Acute inhalation toxicity: Supporting studies. Individual acute toxicities of some main components are available from experimental tests.

Camphene: Peer reviewed publication (Boyd EM, 1970). The LC 0 was equal or greater than 243 mg/kg.

Alpha pinene: Peer reviewed publication (Opdyke DLJ, 1978). The LC50 of the test item (for the shortest period causing death) is 625 mg/l/min in rats.

Acute dermal toxicity: Key study. The acute dermal toxicity of the test item was studied according to OECD Guideline 402 (GLP study). 5 female Sprague-Dawley rats were tested for a exposure period of 24 h. Initially, a range finding study was conducted at doses of 200, 1000 and 2000 mg/kg bw in one animal per dose. Based on the results of this preliminary study two additional rats were tested at a dose of 2000 mg/kg bw. No treatment related clinical signs of toxicity and mortality were observed. The body weight evolution of the animals remained normal during the study.The macroscopic examination of the animals at the end of the study did not reveal treatment related effects.Based on these results, the test item was found to be non toxic, with an LD50 > 2000 mg/kg bw.

Acute dermal toxicity: Supporting studies. Individual acute toxicities of the main components are available from experimental tests.

Terpinolene: Peer reviewed publication (Opdyke DLJ, 1976). The acute dermal LD50 value of the test substance was >5000 mg/kg bw in rabbits.

Isocineole: Peer reviewed publication (fragrance monograph, 1988).The acute dermal LD50 value of the test substance was >5000 mg/kg bw in rabbits.

L-Limonene: Peer reviewed publication (Opdyke DLJ, 1978).The acute dermal LD50 value of the test substance was >5000 mg/kg bw in rabbits.

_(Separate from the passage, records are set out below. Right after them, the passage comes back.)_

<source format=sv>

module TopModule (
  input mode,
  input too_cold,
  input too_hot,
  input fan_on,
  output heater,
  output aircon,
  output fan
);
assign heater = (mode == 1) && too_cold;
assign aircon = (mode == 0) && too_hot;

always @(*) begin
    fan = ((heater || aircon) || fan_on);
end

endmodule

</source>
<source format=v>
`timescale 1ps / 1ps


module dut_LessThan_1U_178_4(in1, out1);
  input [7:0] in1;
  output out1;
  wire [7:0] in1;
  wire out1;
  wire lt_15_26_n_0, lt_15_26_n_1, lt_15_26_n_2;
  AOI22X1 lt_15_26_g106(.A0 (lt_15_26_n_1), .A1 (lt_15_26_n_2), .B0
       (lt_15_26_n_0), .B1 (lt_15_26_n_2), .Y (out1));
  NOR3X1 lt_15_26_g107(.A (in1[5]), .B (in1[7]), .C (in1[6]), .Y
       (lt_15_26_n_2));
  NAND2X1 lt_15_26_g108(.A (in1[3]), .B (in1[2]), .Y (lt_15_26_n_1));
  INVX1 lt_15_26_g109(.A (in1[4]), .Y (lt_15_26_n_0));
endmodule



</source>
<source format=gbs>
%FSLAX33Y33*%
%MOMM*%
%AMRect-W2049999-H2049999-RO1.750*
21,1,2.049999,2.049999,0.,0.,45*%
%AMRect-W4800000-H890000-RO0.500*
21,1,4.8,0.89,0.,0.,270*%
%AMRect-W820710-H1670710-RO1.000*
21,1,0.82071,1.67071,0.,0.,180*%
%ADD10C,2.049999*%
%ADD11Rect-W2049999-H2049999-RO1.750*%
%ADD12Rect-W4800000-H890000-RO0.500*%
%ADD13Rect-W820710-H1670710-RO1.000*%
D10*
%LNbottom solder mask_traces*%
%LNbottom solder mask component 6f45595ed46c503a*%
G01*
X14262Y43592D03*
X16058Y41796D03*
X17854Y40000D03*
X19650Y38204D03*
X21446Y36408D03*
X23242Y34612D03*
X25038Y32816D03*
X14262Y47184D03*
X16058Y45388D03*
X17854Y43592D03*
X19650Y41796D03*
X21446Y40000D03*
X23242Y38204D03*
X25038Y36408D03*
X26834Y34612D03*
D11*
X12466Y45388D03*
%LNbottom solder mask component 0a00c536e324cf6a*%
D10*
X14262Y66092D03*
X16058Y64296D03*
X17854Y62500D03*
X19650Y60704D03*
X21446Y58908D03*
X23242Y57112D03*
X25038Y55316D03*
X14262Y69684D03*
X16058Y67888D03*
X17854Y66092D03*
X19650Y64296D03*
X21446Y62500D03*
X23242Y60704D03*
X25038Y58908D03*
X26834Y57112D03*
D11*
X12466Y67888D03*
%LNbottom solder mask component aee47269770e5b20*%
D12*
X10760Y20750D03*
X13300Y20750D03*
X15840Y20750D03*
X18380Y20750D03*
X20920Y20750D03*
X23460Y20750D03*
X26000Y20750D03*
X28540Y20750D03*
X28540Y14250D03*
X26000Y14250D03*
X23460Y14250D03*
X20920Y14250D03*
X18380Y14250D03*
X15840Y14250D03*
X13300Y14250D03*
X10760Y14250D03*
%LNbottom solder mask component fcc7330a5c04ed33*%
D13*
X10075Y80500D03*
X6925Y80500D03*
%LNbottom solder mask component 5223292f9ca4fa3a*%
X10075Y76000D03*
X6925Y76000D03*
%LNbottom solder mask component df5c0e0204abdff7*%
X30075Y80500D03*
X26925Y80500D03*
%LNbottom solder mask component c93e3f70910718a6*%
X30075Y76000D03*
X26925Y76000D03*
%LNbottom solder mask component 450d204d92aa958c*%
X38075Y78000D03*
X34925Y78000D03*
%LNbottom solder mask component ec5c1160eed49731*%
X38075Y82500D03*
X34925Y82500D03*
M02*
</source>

D-Limonene: Peer reviewed publication (Opdyke DLJ, 1975).The acute dermal LD50 value of the test substance was >5000 mg/kg bw in rabbits.

Camphene: Peer reviewed publication (Opdyke DLJ, 1975). The acute dermal LD50 value in rabbits was reported as greater than 2.5 g/kg bw.

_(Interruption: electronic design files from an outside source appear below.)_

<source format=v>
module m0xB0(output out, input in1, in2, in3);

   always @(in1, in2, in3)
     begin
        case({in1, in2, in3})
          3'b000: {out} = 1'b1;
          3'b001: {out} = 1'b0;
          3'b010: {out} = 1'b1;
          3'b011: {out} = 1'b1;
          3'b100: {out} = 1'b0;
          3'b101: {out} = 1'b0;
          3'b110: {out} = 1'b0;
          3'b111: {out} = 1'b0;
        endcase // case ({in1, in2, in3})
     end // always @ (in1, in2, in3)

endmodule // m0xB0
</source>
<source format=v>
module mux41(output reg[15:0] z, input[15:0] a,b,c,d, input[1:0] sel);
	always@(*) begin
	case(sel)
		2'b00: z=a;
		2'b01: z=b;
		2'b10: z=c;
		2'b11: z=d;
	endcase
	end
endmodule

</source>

Camphene: Peer reviewed handbook (Patty's2001). The acute dermal LD50 value in rabbits was reported as greater than 2.5 g/kg bw.

Alpha pinene: Peer reviewed publication (Opdyke DLJ, 1978). The acute dermal LD50 value in rabbits was reported as greater than 5 g/kg bw.

Gamma terpinene: Peer reviewed publication (Opdyke DLJ, 1976). The acute dermal LD50 value of the test substance was >5000 mg/kg bw in rabbits.

Terpinen-4 -ol: Peer reviewed publication (Opdyke DLJ, 1982).The acute dermal LD50 value of the test substance was >2500 mg/kg bw in rabbits.

Fenchyl alcohol: Peer reviewed publication (Bhatia S P, 2008).The acute dermal LD50 value of the test substance was >2000 mg/kg bw in guinea pigs.

Estragole: Peer reviewed publication (Opdyke DLJ, 1976).The acute dermal LD50 value of the test substance was >5000 mg/kg bw in rabbits.

Justification for classification or non-classification

Based on the available data, the substance is not classified for acute toxicity according to CLP Regulation (EC) no. 1272/2008.